User research with those living with life-limiting conditions led us to identify user needs and a set of priorities.
People with life-limiting conditions need to feel valued and heard.
When you are no longer able to be active in the way you once were, or continue with your work, you are already managing a shift in your identity. This can be exacerbated when you start to be seen as a "condition" or as one part of a body (for example, as a lung by a lung specialist). Adjusting to the changes in your life as you navigate through the new perceptions and labels given to you means that feeling valued and heard is so important. This is about power and visibility, about feeling listened to and understood.
Everybody seems to be an expert on what you should be doing yet I'm the expert in my condition.
Health isn't that my lungs aren't working today, it is also how I'm feeling.
People with life-limiting conditions need administrative tools that have been designed from their perspective
This includes wanting to know what is coming up in terms of appointments, visits or treatment; better ways of recording important information that can get lost in panic; or taking the right medication at the right time. As one person said, "You can track an Amazon parcel, why can't we see when carers are going to turn up." This was in the context of his wife whom he had cared for at home and during the last year of her life and they'd had many different carers coming in and out. Coordinating this care coming into their home, with their own lives, had taken up far too much of his time. Tools to help with recording, planning, coordination and visibility would be useful.

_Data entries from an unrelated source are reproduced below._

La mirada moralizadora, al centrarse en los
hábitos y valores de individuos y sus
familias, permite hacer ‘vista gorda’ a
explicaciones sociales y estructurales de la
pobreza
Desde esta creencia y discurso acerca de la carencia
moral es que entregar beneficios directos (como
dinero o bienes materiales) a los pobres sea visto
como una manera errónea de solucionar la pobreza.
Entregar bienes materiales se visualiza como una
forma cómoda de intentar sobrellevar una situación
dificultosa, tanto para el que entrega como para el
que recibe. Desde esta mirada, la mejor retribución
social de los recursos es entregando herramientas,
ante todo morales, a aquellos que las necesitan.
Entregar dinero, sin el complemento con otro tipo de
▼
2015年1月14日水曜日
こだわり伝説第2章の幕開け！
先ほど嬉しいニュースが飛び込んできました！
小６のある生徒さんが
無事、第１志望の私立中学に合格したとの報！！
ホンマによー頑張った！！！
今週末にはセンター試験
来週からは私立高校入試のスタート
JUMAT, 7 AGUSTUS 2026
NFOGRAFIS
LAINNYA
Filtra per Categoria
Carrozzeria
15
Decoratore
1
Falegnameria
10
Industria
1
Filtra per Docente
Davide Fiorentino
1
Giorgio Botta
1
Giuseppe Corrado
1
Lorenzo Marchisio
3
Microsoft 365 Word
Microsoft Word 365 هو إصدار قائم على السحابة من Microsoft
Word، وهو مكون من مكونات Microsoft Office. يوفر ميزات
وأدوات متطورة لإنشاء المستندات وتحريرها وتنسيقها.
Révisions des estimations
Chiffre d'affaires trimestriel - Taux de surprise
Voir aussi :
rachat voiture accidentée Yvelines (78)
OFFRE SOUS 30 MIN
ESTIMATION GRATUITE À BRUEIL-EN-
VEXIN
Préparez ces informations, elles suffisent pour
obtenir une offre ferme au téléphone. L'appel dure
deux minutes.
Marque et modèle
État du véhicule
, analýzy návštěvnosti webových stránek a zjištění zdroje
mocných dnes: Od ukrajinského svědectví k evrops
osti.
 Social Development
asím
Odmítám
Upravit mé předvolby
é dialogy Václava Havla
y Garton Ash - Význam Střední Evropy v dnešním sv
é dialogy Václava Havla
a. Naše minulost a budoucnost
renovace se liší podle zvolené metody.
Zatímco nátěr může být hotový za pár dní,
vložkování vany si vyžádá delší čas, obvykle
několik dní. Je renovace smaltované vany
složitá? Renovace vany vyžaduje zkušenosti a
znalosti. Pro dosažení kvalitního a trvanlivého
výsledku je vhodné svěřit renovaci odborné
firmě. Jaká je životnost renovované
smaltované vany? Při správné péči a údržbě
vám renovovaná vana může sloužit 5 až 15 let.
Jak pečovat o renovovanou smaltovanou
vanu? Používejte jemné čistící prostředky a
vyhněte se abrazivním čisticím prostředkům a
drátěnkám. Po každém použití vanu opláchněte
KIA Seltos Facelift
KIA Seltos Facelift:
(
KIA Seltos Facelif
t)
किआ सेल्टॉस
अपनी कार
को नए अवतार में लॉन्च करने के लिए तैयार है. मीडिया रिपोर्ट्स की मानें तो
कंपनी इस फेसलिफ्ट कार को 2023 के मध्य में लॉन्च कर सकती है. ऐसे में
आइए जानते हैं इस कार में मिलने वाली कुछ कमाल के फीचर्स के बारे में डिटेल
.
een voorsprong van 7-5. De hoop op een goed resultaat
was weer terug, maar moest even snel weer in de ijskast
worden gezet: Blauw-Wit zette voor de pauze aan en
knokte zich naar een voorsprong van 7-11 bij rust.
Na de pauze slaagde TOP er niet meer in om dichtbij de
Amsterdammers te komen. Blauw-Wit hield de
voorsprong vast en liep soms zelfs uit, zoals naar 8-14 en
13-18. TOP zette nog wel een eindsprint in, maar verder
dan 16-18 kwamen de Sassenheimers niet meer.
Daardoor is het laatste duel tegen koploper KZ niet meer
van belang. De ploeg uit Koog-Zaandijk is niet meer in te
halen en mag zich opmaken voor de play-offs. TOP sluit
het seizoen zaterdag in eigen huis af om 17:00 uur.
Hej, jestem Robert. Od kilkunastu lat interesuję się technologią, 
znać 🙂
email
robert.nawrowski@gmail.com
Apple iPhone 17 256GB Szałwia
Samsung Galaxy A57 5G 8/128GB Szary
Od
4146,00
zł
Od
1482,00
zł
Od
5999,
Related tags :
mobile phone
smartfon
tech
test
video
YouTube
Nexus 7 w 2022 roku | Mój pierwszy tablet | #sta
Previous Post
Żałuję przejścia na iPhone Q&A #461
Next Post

I panic when I am listening and then I don't hear it all, so I need a better way to record conversations or make sure I remember to have someone with me.
People with life-limiting conditions need to be able to record their preferences over time
If someone's got as far as doing an advanced care plan, that's great, however it is often done in one moment of the day, and can feel like what you commit at the time is set in stone. People need to feel that they can plan ahead or record their preferences in a way that reflects the reality of their day-to-day lives and their changing feelings and emotions. Whatever people use to express their preferences needs to be flexible and adaptable over time.
I have to live differently and adjust to things all the time which means what I want and what I don't want changes too.
People with life-limiting conditions need to be able to trust those involved in their care and feel reassured by them.
People don’t start off doubting the accuracy of their medical records or feeling unsure about sharing information or about what they are hearing but with greater fragmentation of services there is more need for tools that can build trust and give reassurance. Building trust and reassurance through people’s care starts with consistency and familiarity; the same people visiting over time and the rituals of familiarity, the chance to build up relationships and understanding, having confidence that one has been understood correctly, by repeating information back to people.
If you know the people who are coming, you’ve got a trust in them, you’ve built that trust and it’s those people you want to see coming through your door because you know they’re going to help.
Being known is really important. It helps for people noticing patterns too. You loose that when they keep chopping and changing the care.
People with life-limiting conditions need to look after their wellbeing.
Being diagnosed with a life-limiting condition doesn’t mean that you start preparing for the end of your life but about how you find ways to keep living life. Ways to feel well is an important focus for people and tools that can support people to be in contact with others, to keep to a routine, to set goals and to feel a sense of purpose are all a part of this. It’s important that wellbeing is understood as both the physical aspects that enable someone to live life and enjoy what is possible, and related things like diet and sleep; but also the mental wellbeing, the need for a sense of self-worth and feeling that one can still do something.
It’s not just about tablets, it about self-worth... you get a bit of self-worth when you come here because you do stuff... You think, actually, I can still do something.
People with life-limiting conditions need to know about themselves.
This overlaps a lot with the wellbeing theme above but this is more specifically about self-management and ways to feel in control: tracking, monitoring and recording to be able to share with others if they wish but more importantly as a feedback loop for themselves.
I’m always tired, not the kind of tired that sleep can do anything for. You have to push yourself.
It doesn’t stop you from doing the things you want to do; you just have to learn what you can do, and how you can do and learn the things you can’t, so that you don’t just give up.
People with life-limiting conditions have specific but changing practical needs that can be met.
If people with life-limiting conditions are asked what is important to them now, on that day, in that week, it is often practical things to do with seeing family, feeling more comfortable, advice on adjusting to a new pain, a new level of exhaustion and more restriction in what they can now do . This needs the input of a physiotherapist, a GP, or a counsellor. Someone who can identify practical ways of removing barriers for them physically, who can arrange for more suitable equipment to be delivered and also someone who can listen and give emotional support.
There are things about their current life they want resolved more than thinking about the future. The family will get it right for them, it will be alright in terms of end of life planning, but it is the NOW, how the every day can be better. Things about today matter more.
We have patients who are adjusting to changes in their life. They are becoming less mobile, less able to do the things they used to do. Those are the things that people struggle with. How they manage that, how they cope with knowing that it is going to go on for a long time. I think that aspect of it is probably one of the most difficult and how you best support them. You want people to be independent, so you talk to people about what they can and can’t do and unravel learnt habits of what they used to be able to do but clearly can’t anymore.